65°F
weather icon Clear

Jury quickly convicts Ammar Harris in Strip shooting that left three dead

A Clark County jury took less than 30 minutes Monday to convict Ammar Harris of killing three people on the Strip.

Tehran Boldon, whose brother Michael Boldon was slain, walked out of the courtroom with a smile on his face after a clerk read the verdict.

"It didn't take long for them to see what we all knew," Boldon said. "He's done. That's it. No more Ammar Harris. And we can find closure. I didn't think there would be closure for me, but I'm starting to feel that. I'm starting to feel the weight leave. So I'm very happy for that."

Prosecutors said the self-identified pimp fired five shots in the pre-dawn hours of Feb. 21, 2013, because he felt disrespected.

The first bullet struck Kenny "Clutch" Cherry Jr., who had been driving a Maserati alongside Harris's Range Rover. Prosecutors said Harris thought he was shooting at a man whom he had quarreled with just moments before at Aria.

After Cherry was shot, he crashed his car into a taxi, causing a fiery explosion that killed driver Michael Boldon and his passenger, Sandra Sutton-Wasmund of Maple Valley, Wash. A passenger in Clutch's Maserati suffered a minor gunshot wound and survived.

"When (Harris) feels disrespected, other people pay the consequences," Chief Deputy District Attorney Pamela Weckerly told jurors. "The tragedy of this case is that three people are dead simply because of his sense of insult."

After more than two hours of closing arguments, the jury of eight women and four men returned guilty verdicts on 11 charges: three counts of murder with use of a deadly weapon, one count of attempted murder with use of a deadly weapon, two counts of discharging a firearm into a vehicle, and five counts of discharging a firearm out of a vehicle.

The same panel is slated to determine next week whether Harris should be sentenced to death.

Moments before the shooting, near the Aria valet, Harris flashed a wad of cash to show that he was "somebody," and "I got money, too," Chief Deputy District Attorney David Stanton said.

Harris had quarreled outside the former Haze nightclub with a man.

When pulled alongside Clutch in the Maserati, Harris asked "What's popping?"

"The answer is, 'I don't know you,'" Stanton said.

Harris took that as an insult.

Defense attorneys tried to show that someone else at the Aria had waved a gun and that Harris felt his life was being threatened.

Harris endured a "very real, very reasonable fear that he was about to be shot," lawyer Tom Ericsson said.

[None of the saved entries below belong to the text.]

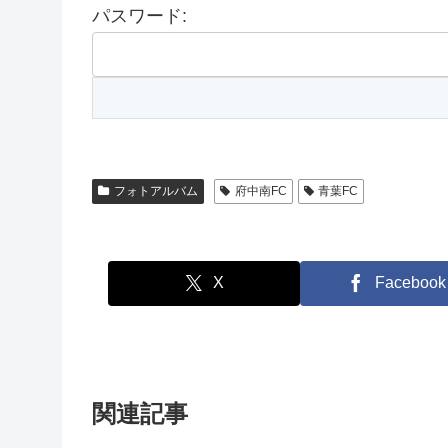
パスワード:
フォトアルバム
府中南FC
青葉FC
X
Facebook
関連記事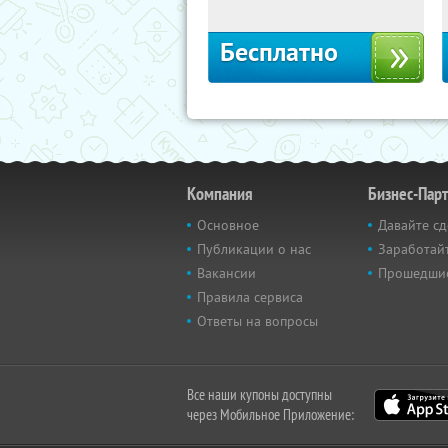
Бесплатно
Компания
Бизнес-Пар
Основное
Давайте сд
Публикации о нас
Заработайт
Вакансии
Прошедши
Правила сервиса
Ответы на вопросы
Все наши купоны доступны
через Мобильное Приложение:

But instead of driving away from the Maserati, Harris cut the vehicle off and drove next to it at a stoplight on the Strip before firing from his .40-caliber handgun. Police never found a weapon in the Maserati.

"The only potential danger he was facing was maybe a bruised ego," Weckerly said.

Cherry's father, Ken Cherry Sr., said his son had been wrongly painted as a pimp in media reports after the shooting. That allegation, he said, came from a "disgruntled girlfriend."

Cherry called the verdict "justice as promised."